- **Instructions for the task**
Swap every occurrence of "woman in green coat" in the items below for "woman in teal coat", leaving all other text unchanged and omitting the pictures from your output.

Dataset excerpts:
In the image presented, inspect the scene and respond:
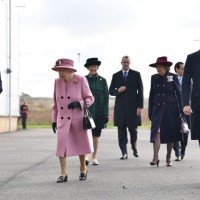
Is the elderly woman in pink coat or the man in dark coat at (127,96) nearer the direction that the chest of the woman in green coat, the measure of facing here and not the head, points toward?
the elderly woman in pink coat

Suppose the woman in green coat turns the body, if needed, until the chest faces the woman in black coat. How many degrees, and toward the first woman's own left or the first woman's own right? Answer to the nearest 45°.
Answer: approximately 90° to the first woman's own left

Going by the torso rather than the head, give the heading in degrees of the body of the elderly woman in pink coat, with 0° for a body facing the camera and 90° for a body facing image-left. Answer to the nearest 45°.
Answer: approximately 45°

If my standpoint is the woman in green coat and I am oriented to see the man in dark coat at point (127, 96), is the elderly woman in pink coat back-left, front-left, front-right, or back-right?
back-right

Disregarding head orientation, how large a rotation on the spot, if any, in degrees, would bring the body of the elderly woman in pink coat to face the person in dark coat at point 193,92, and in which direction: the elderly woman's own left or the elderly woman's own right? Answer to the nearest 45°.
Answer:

- **Result for this exercise**
In the image presented, inspect the scene and respond:
Is the elderly woman in pink coat or the man in dark coat at (127,96) nearer the direction that the chest of the woman in teal coat, the measure of facing here and not the head, points toward?
the elderly woman in pink coat

Suppose the woman in teal coat turns the body, if needed, until the chest faces the woman in black coat. How many degrees, and toward the first woman's own left or the first woman's own right? Answer to the nearest 45°.
Answer: approximately 90° to the first woman's own left

Going by the torso rather than the head, give the heading in degrees of the body of the elderly woman in pink coat, with 0° for a body facing the camera and 90° for a body facing image-left. Answer to the nearest 45°.
Answer: approximately 45°

If my standpoint is the woman in teal coat and I am oriented to see the man in dark coat at point (127, 96), is the elderly woman in pink coat back-left, front-left, front-right, or back-right?
back-right

Disregarding head orientation, how large a rotation on the spot, if any, in degrees, would bring the body of the elderly woman in pink coat to face the person in dark coat at point 193,92, and in which direction: the elderly woman's own left or the elderly woman's own right? Answer to the nearest 45°.
Answer:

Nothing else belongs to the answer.